What is Credit?
Credit is "extended" to you when someone lends you money or assets, and trusts you to pay over a designated period of time.
There are two types of credit:
Unsecured: There is no asset or collateral being used to secure the debt. An example of unsecured credit is a credit card.
Secured: Some type of collateral is used to secure the debt. This can be a house, car or boat that the lender can take back if the loan isn't paid.
Benefits of Credit
Easier to buy a house
Easier to finance a car
In some cases, necessary to get car insurance
Safer than carrying cash
Easier to rent an apartment
Ability to rent a car
Allows you to make purchases over the Internet
Some jobs may have a credit-check requirement
Can use it to pay college expenses
Necessary to build a credit history
Risks of Credit
Easier to make impulse purchases
You can accumulate more debt than you can afford
Misunderstanding of complicated terms and conditions
How Do I Get Credit?
Credit History: None, Bad, Good
What type of credit experiences can someone with no credit history expect to have? Lending institutions such as banks and credit unions rarely lend money to people with no credit, because they have no history to indicate how likely they will be to pay back the loan.
What type of credit experiences can someone with a bad credit history expect to have? Future borrowing is difficult and, in some cases, impossible, because there is no basis for a lending institution to trust that the money will be repaid.
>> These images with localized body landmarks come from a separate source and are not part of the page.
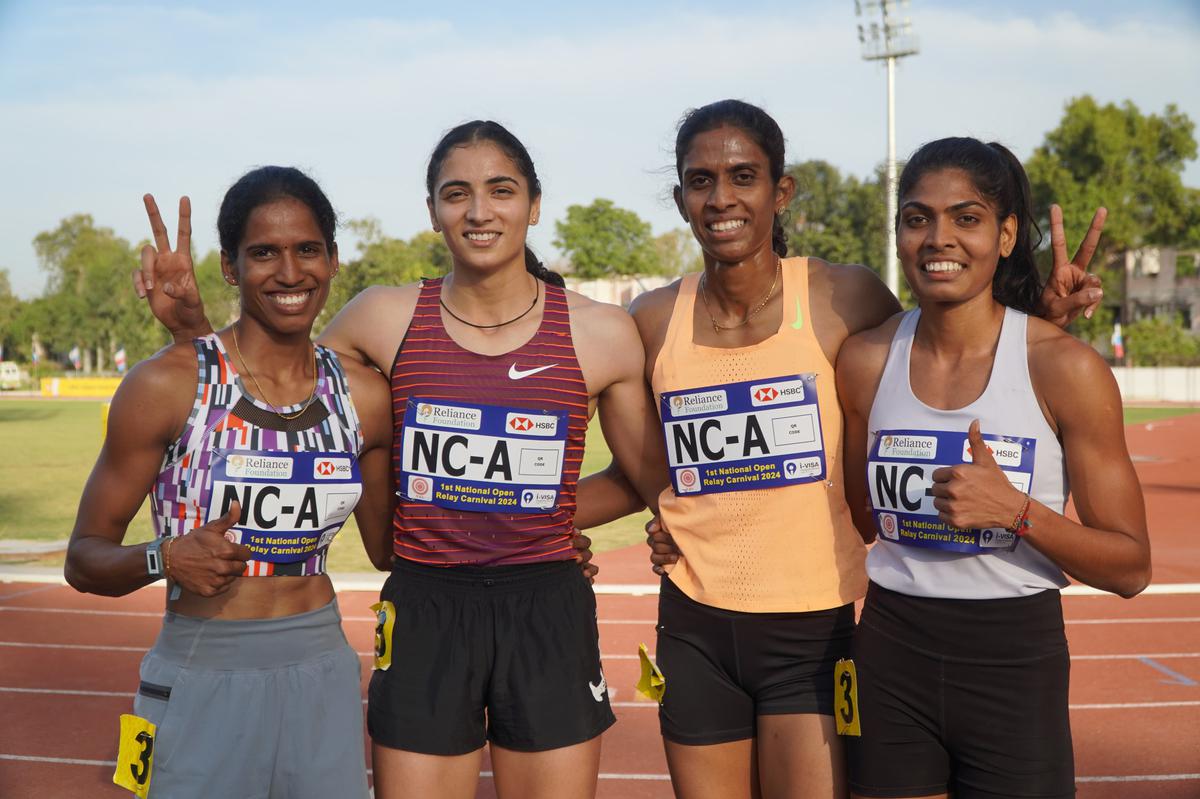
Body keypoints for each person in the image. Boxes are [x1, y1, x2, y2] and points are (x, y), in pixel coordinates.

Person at [133, 121, 666, 799]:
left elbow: (646, 477)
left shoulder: (600, 332)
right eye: (456, 193)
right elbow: (276, 385)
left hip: (546, 606)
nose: (478, 210)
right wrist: (191, 332)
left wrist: (552, 514)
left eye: (501, 190)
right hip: (425, 605)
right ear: (433, 211)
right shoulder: (381, 319)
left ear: (533, 204)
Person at [626, 101, 1108, 799]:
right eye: (701, 180)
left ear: (780, 190)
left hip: (816, 626)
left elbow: (959, 335)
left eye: (742, 175)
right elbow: (653, 461)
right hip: (696, 619)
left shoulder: (843, 296)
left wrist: (1040, 316)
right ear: (680, 197)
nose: (722, 197)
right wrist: (649, 516)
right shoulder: (649, 319)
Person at [835, 136, 1150, 799]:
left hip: (1013, 661)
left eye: (966, 218)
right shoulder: (864, 361)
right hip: (890, 651)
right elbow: (862, 519)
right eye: (917, 217)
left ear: (1007, 235)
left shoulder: (1064, 368)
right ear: (897, 235)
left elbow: (1130, 566)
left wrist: (1016, 511)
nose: (937, 237)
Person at [65, 166, 395, 799]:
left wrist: (540, 541)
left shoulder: (364, 395)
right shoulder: (164, 385)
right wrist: (165, 556)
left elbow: (390, 548)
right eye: (263, 252)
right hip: (200, 666)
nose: (290, 272)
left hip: (321, 668)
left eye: (307, 250)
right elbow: (84, 558)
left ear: (332, 259)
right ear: (228, 266)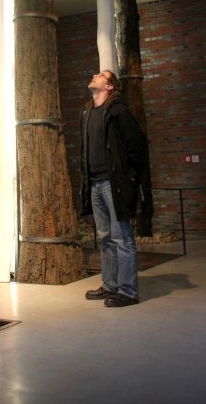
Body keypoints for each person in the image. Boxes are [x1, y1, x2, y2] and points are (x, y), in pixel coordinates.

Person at [79, 70, 152, 307]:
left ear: (109, 87)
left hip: (114, 185)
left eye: (101, 75)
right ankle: (110, 286)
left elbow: (138, 147)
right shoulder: (88, 111)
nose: (94, 75)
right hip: (95, 184)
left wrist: (128, 178)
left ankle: (128, 291)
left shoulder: (119, 111)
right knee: (105, 238)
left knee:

What type of credit experiences can someone with a good credit history expect to have? They can be granted credit more easily and with less-stringent conditions.
Credit Score Ranges
A credit score determines your credit grade and is based on the data found in your credit report. The credit score broadly refers to a number generated by a credit-scoring model to determine a person's creditworthiness.
Commonly, there are six ranges:
There is no single cutoff score used by all lenders-and there are additional factors that lenders conider-but the higher the score, the higher your creditworthiness and the lower the risk.
The best way to avoid getting into trouble with credit involves advance planning for how it is used and how it is paid.
Ways to Avoid Bad Credit
Limit the number of creditors. Many creditors interpret too many open credit accounts as a risk.
Spend only what you can afford at the time.
Think before you buy. Remember, credit is like a loan. Ask yourself, "Would I really go to the bank for a loan for this?"
Stay below the limit. Each lender is different, but for some lenders, you need to be 50% or below your limit to get the best rates.
Ensure that payments arrive before the due date. Check out payment options such as online, telephone, and automatic payment to avoid late fees.
Pay the full balance due each month or at least pay more than the minimum. This will cut down on interest payments.
Don't lend out your credit. By adding others' names to your credit cards or adding yourself as a co-applicant to someone else's loan, you are allowing others the opportunity to weaken your credit rating. Remember that you are liable for all expenses taken out under your name.